Whoopydofoxpoo · 14/05/2012 20:15

Elle - I think us MNs may have said too much anyway !Blush Grin

EllenJaneisnotmyname · 14/05/2012 20:18

It's new rules this year, I think, that the DC can sit it later in the week. I can't see how they could stop DC talking about the paper, but as I have seen both the reading booklet and the all the questions today, it's perhaps best that I don't say anything about it myself. Smile

ragged · 14/05/2012 20:19

DC in state schools do sit-down shut-up exams from y3, too.
The difference with KS2 SATs is whether the results are published.

If (?Do) private primary schools administer the exact same NC SATs & publish them for newspapers to compare? Why not? Given GCSEs+A-levels are usually published for private schools? Are GCSEs-A-level results in private schools ever not published, for that matter?

bizzey · 14/05/2012 20:19

To be fair Whoopy..only 1 question we need the answer for...the italic one!!!! Come on Ellen put us out of our misery Smile

SeaHouses · 14/05/2012 20:20

Ampere, I don't accept that any test should set a child for an entire year. Children should be moved up and down based on their performance in the classroom.

But if they are to be set, it should be based on a test that tests the potential of the child to learn, not of the previous school to teach.

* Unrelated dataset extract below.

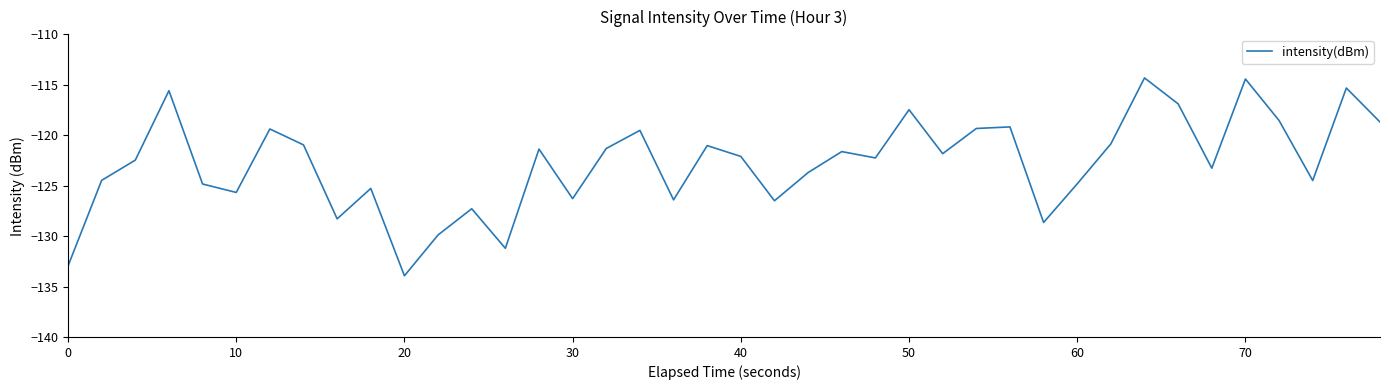

What is the difference between the maximum and minimum values?

19.6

There may be better tests than the CATs for predicting ability, and if so, the CATs should be replaced with better tests of the child. But the SATs should be irrelevant, because they were never designed to be a formative test of a child's ability. They are a summative test of a school's teaching, and a lot of that teaching is actually entirely irrelevant to the secondary school curriculum.

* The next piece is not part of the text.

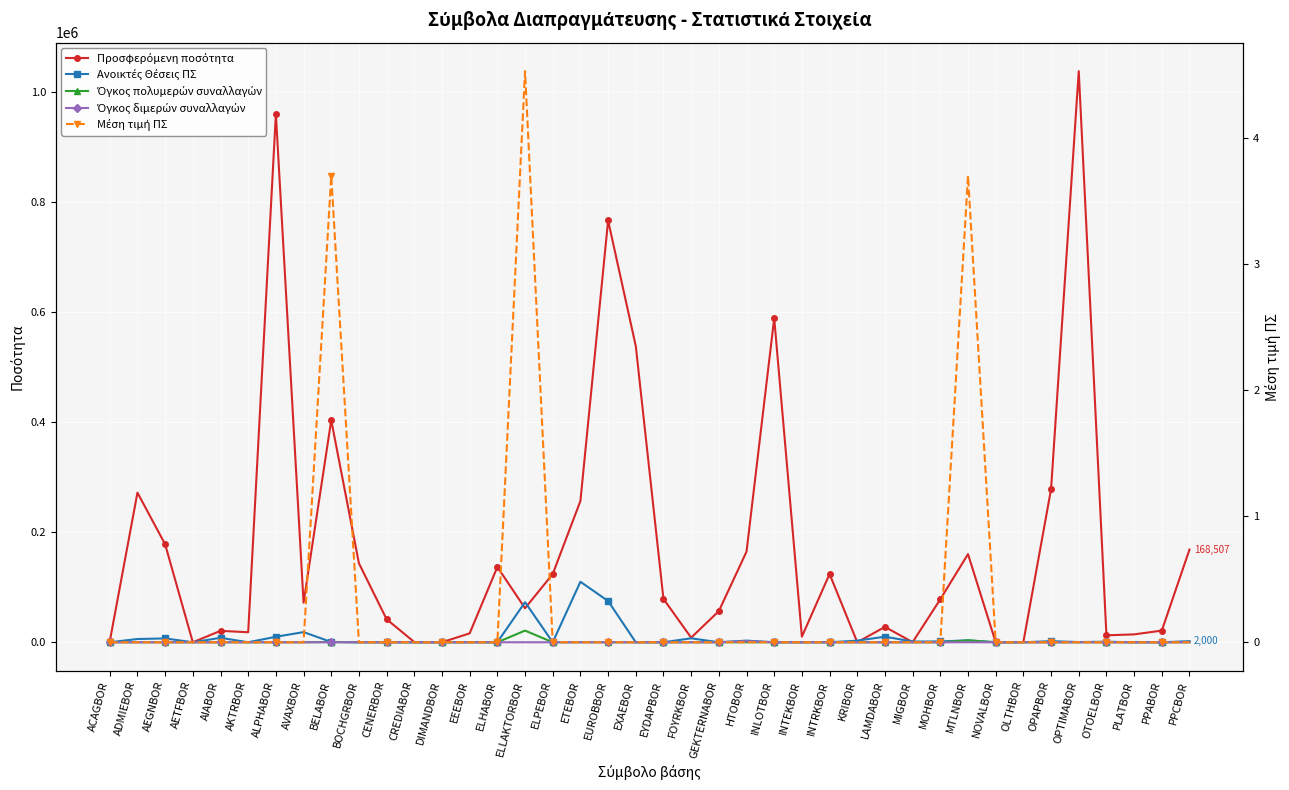

Which series has the widest spread of values?

Προσφερόμενη ποσότητα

EllenJaneisnotmyname · 14/05/2012 20:20

Ask one of the teachers!

ragged · 14/05/2012 20:21

CAT results are not published, though, by school, are they?

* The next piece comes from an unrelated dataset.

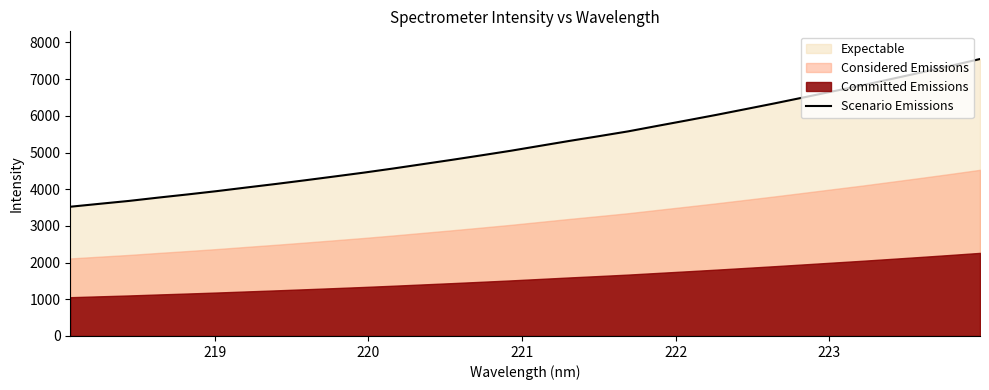

What is the highest value of the Scenario Emissions series?

7548.3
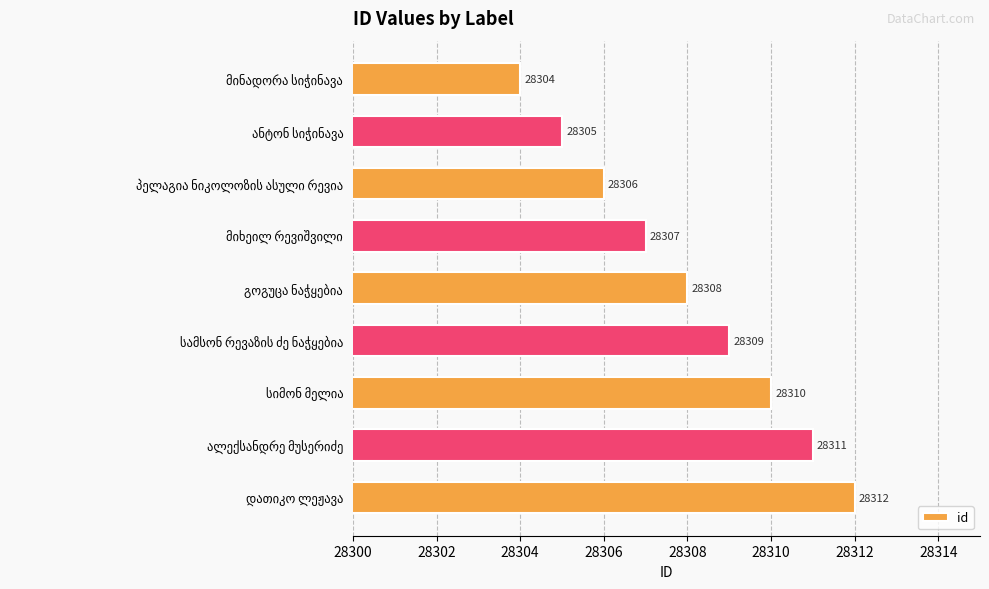

What is the sum of all values?

254772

It's not the testing, it's how the test info gets used that I object to.
Also SAT marking is very strict, I have gone thru it with DC, it's funny what kind of mistakes can lead to zero marks even though the child shows genuine understanding of the actual techniques that need to be used. Is CAT marking also so pernicketty?

EllenJaneisnotmyname · 14/05/2012 20:23

If you ask the school about your DC's CATs results they are obliged to give them to you...

SeaHouses · 14/05/2012 20:24

CATs are multiple choice. They test what I suppose could be loosely defined as critical thinking. They test things like understanding of analogy, precision in understanding vocabulary and so on.

EllenJaneisnotmyname · 14/05/2012 20:25

CATs are multiple choice, marked by a machine, so no interpretation at all.

Dancergirl · 14/05/2012 20:26

ampere I am not against testing per se, I just don't think the results are used usefully. And I strongly object to schools encouraging ill children to come in anyway to sit them making them more important than they actually are.

There will always be children who leave school with nothing....and no amount of testing will change that.

TheFallenMadonna · 14/05/2012 20:27

They can't sit them later in the week.

And they should be administered in the same way as secondary external exams.

They not simply a measure of how good the school is at imparting information, any more than GCSEs are a measure of the same. They are a measure of a child's performance against a certain set of criteria at a certain time. As all tests are.

In my secondary, we use KS2 data, our own assessment using KS2 SATs questions (I teach Science), plus CAT scores, plus our own regular assessment (skills and content) to plan work for our students. Setting might be based on one measure initially, but the work we do is flexible according to the students' progress after that initial setting. We'd be very foolish not to do that.

TheFallenMadonna · 14/05/2012 20:28

That should be a question - they can't sit them later in the week?!!

EllenJaneisnotmyname · 14/05/2012 20:29

TheFallenMadonna, they can take them later in the week. It's a new rule for this year. I'll go find the link that feenie gave.